### The data

* BEGIN *

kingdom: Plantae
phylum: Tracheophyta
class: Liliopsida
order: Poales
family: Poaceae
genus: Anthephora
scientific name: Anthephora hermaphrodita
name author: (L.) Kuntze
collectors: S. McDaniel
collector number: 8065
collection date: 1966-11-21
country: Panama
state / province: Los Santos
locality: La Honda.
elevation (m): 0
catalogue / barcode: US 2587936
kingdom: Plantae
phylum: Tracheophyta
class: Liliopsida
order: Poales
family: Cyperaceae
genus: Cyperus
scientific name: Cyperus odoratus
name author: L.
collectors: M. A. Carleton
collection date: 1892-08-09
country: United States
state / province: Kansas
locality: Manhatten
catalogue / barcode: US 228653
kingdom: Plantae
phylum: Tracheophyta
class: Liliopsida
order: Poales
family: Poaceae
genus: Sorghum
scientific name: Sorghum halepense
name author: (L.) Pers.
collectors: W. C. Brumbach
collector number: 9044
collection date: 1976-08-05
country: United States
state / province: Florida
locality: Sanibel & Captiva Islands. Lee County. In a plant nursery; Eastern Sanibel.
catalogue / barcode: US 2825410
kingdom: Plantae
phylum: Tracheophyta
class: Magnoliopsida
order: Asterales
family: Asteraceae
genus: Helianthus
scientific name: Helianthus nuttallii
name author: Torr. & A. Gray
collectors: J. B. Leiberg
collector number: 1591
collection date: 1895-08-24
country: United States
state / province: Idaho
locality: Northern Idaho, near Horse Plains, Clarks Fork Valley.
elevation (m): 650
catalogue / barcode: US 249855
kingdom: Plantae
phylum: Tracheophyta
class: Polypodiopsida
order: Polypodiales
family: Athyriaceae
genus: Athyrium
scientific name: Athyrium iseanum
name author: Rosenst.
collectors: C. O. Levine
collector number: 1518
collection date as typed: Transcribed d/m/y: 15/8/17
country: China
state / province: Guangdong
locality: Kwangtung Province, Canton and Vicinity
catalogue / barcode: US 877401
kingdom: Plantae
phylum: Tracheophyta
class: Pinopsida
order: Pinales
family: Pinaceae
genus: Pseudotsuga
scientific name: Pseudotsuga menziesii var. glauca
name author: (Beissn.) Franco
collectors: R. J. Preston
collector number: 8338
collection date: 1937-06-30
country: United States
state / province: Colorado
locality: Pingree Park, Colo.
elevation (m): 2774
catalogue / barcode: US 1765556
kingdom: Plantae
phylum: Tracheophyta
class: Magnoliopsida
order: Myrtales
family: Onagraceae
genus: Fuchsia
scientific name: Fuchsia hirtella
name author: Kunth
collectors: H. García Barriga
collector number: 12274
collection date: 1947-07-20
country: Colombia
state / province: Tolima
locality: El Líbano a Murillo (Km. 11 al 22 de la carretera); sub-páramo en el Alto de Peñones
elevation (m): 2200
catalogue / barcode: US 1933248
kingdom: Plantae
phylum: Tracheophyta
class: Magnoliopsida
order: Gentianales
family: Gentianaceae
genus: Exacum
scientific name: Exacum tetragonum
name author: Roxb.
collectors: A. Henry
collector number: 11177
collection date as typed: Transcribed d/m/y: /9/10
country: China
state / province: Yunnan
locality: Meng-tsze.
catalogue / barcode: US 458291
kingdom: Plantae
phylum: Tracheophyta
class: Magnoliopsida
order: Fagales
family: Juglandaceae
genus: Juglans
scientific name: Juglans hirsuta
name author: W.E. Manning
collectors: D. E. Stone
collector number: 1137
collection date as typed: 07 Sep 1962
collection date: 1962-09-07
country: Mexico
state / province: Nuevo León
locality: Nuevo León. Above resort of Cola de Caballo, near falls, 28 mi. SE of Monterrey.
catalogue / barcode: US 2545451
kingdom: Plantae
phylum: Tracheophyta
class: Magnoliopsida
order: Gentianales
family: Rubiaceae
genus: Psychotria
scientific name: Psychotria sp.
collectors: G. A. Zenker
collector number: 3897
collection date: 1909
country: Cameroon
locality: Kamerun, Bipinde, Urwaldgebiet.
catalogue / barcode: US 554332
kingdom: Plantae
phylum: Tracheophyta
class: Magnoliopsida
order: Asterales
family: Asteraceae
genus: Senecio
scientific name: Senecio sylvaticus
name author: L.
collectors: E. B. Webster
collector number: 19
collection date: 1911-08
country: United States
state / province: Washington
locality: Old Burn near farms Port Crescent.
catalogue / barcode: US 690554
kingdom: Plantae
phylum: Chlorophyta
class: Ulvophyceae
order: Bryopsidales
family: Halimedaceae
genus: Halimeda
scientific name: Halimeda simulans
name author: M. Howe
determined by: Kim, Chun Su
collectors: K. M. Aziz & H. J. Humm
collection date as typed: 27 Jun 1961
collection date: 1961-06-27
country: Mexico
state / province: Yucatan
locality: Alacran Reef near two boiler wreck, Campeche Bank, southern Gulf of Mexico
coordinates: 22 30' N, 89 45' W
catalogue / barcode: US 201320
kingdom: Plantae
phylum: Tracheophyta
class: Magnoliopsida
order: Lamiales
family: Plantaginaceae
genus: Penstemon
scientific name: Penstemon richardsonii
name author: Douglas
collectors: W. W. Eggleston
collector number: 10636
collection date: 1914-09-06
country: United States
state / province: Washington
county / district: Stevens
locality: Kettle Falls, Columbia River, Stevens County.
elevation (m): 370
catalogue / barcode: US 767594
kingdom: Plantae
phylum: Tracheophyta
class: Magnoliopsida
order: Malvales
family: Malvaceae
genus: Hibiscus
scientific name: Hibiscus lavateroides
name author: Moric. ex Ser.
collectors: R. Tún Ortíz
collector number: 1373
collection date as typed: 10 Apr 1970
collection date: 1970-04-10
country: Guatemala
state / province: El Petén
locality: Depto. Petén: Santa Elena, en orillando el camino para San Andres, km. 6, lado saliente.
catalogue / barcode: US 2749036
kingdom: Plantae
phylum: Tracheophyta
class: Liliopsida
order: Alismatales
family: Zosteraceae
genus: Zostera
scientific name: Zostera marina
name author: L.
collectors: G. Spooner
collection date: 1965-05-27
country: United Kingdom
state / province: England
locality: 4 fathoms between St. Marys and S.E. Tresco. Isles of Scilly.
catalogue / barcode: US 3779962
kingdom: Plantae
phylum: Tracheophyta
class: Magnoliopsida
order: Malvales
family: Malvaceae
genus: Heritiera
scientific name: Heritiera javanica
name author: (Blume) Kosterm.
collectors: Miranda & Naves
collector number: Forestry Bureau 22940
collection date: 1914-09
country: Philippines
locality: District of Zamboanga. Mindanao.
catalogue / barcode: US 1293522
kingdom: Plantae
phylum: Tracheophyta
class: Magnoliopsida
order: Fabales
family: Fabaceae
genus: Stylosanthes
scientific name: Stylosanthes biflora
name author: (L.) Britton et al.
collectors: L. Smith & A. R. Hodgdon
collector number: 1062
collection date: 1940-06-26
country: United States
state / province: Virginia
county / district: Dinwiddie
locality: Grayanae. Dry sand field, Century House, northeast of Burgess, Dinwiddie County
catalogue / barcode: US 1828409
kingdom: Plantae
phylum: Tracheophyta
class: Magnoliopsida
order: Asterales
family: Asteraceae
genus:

* END *

Rewrite the entries above, replacing every instance of "locality" with "site" and leaving everything else unchanged.

### Final answer
kingdom: Plantae
phylum: Tracheophyta
class: Liliopsida
order: Poales
family: Poaceae
genus: Anthephora
scientific name: Anthephora hermaphrodita
name author: (L.) Kuntze
collectors: S. McDaniel
collector number: 8065
collection date: 1966-11-21
country: Panama
state / province: Los Santos
site: La Honda.
elevation (m): 0
catalogue / barcode: US 2587936
kingdom: Plantae
phylum: Tracheophyta
class: Liliopsida
order: Poales
family: Cyperaceae
genus: Cyperus
scientific name: Cyperus odoratus
name author: L.
collectors: M. A. Carleton
collection date: 1892-08-09
country: United States
state / province: Kansas
site: Manhatten
catalogue / barcode: US 228653
kingdom: Plantae
phylum: Tracheophyta
class: Liliopsida
order: Poales
family: Poaceae
genus: Sorghum
scientific name: Sorghum halepense
name author: (L.) Pers.
collectors: W. C. Brumbach
collector number: 9044
collection date: 1976-08-05
country: United States
state / province: Florida
site: Sanibel & Captiva Islands. Lee County. In a plant nursery; Eastern Sanibel.
catalogue / barcode: US 2825410
kingdom: Plantae
phylum: Tracheophyta
class: Magnoliopsida
order: Asterales
family: Asteraceae
genus: Helianthus
scientific name: Helianthus nuttallii
name author: Torr. & A. Gray
collectors: J. B. Leiberg
collector number: 1591
collection date: 1895-08-24
country: United States
state / province: Idaho
site: Northern Idaho, near Horse Plains, Clarks Fork Valley.
elevation (m): 650
catalogue / barcode: US 249855
kingdom: Plantae
phylum: Tracheophyta
class: Polypodiopsida
order: Polypodiales
family: Athyriaceae
genus: Athyrium
scientific name: Athyrium iseanum
name author: Rosenst.
collectors: C. O. Levine
collector number: 1518
collection date as typed: Transcribed d/m/y: 15/8/17
country: China
state / province: Guangdong
site: Kwangtung Province, Canton and Vicinity
catalogue / barcode: US 877401
kingdom: Plantae
phylum: Tracheophyta
class: Pinopsida
order: Pinales
family: Pinaceae
genus: Pseudotsuga
scientific name: Pseudotsuga menziesii var. glauca
name author: (Beissn.) Franco
collectors: R. J. Preston
collector number: 8338
collection date: 1937-06-30
country: United States
state / province: Colorado
site: Pingree Park, Colo.
elevation (m): 2774
catalogue / barcode: US 1765556
kingdom: Plantae
phylum: Tracheophyta
class: Magnoliopsida
order: Myrtales
family: Onagraceae
genus: Fuchsia
scientific name: Fuchsia hirtella
name author: Kunth
collectors: H. García Barriga
collector number: 12274
collection date: 1947-07-20
country: Colombia
state / province: Tolima
site: El Líbano a Murillo (Km. 11 al 22 de la carretera); sub-páramo en el Alto de Peñones
elevation (m): 2200
catalogue / barcode: US 1933248
kingdom: Plantae
phylum: Tracheophyta
class: Magnoliopsida
order: Gentianales
family: Gentianaceae
genus: Exacum
scientific name: Exacum tetragonum
name author: Roxb.
collectors: A. Henry
collector number: 11177
collection date as typed: Transcribed d/m/y: /9/10
country: China
state / province: Yunnan
site: Meng-tsze.
catalogue / barcode: US 458291
kingdom: Plantae
phylum: Tracheophyta
class: Magnoliopsida
order: Fagales
family: Juglandaceae
genus: Juglans
scientific name: Juglans hirsuta
name author: W.E. Manning
collectors: D. E. Stone
collector number: 1137
collection date as typed: 07 Sep 1962
collection date: 1962-09-07
country: Mexico
state / province: Nuevo León
site: Nuevo León. Above resort of Cola de Caballo, near falls, 28 mi. SE of Monterrey.
catalogue / barcode: US 2545451
kingdom: Plantae
phylum: Tracheophyta
class: Magnoliopsida
order: Gentianales
family: Rubiaceae
genus: Psychotria
scientific name: Psychotria sp.
collectors: G. A. Zenker
collector number: 3897
collection date: 1909
country: Cameroon
site: Kamerun, Bipinde, Urwaldgebiet.
catalogue / barcode: US 554332
kingdom: Plantae
phylum: Tracheophyta
class: Magnoliopsida
order: Asterales
family: Asteraceae
genus: Senecio
scientific name: Senecio sylvaticus
name author: L.
collectors: E. B. Webster
collector number: 19
collection date: 1911-08
country: United States
state / province: Washington
site: Old Burn near farms Port Crescent.
catalogue / barcode: US 690554
kingdom: Plantae
phylum: Chlorophyta
class: Ulvophyceae
order: Bryopsidales
family: Halimedaceae
genus: Halimeda
scientific name: Halimeda simulans
name author: M. Howe
determined by: Kim, Chun Su
collectors: K. M. Aziz & H. J. Humm
collection date as typed: 27 Jun 1961
collection date: 1961-06-27
country: Mexico
state / province: Yucatan
site: Alacran Reef near two boiler wreck, Campeche Bank, southern Gulf of Mexico
coordinates: 22 30' N, 89 45' W
catalogue / barcode: US 201320
kingdom: Plantae
phylum: Tracheophyta
class: Magnoliopsida
order: Lamiales
family: Plantaginaceae
genus: Penstemon
scientific name: Penstemon richardsonii
name author: Douglas
collectors: W. W. Eggleston
collector number: 10636
collection date: 1914-09-06
country: United States
state / province: Washington
county / district: Stevens
site: Kettle Falls, Columbia River, Stevens County.
elevation (m): 370
catalogue / barcode: US 767594
kingdom: Plantae
phylum: Tracheophyta
class: Magnoliopsida
order: Malvales
family: Malvaceae
genus: Hibiscus
scientific name: Hibiscus lavateroides
name author: Moric. ex Ser.
collectors: R. Tún Ortíz
collector number: 1373
collection date as typed: 10 Apr 1970
collection date: 1970-04-10
country: Guatemala
state / province: El Petén
site: Depto. Petén: Santa Elena, en orillando el camino para San Andres, km. 6, lado saliente.
catalogue / barcode: US 2749036
kingdom: Plantae
phylum: Tracheophyta
class: Liliopsida
order: Alismatales
family: Zosteraceae
genus: Zostera
scientific name: Zostera marina
name author: L.
collectors: G. Spooner
collection date: 1965-05-27
country: United Kingdom
state / province: England
site: 4 fathoms between St. Marys and S.E. Tresco. Isles of Scilly.
catalogue / barcode: US 3779962
kingdom: Plantae
phylum: Tracheophyta
class: Magnoliopsida
order: Malvales
family: Malvaceae
genus: Heritiera
scientific name: Heritiera javanica
name author: (Blume) Kosterm.
collectors: Miranda & Naves
collector number: Forestry Bureau 22940
collection date: 1914-09
country: Philippines
site: District of Zamboanga. Mindanao.
catalogue / barcode: US 1293522
kingdom: Plantae
phylum: Tracheophyta
class: Magnoliopsida
order: Fabales
family: Fabaceae
genus: Stylosanthes
scientific name: Stylosanthes biflora
name author: (L.) Britton et al.
collectors: L. Smith & A. R. Hodgdon
collector number: 1062
collection date: 1940-06-26
country: United States
state / province: Virginia
county / district: Dinwiddie
site: Grayanae. Dry sand field, Century House, northeast of Burgess, Dinwiddie County
catalogue / barcode: US 1828409
kingdom: Plantae
phylum: Tracheophyta
class: Magnoliopsida
order: Asterales
family: Asteraceae
genus:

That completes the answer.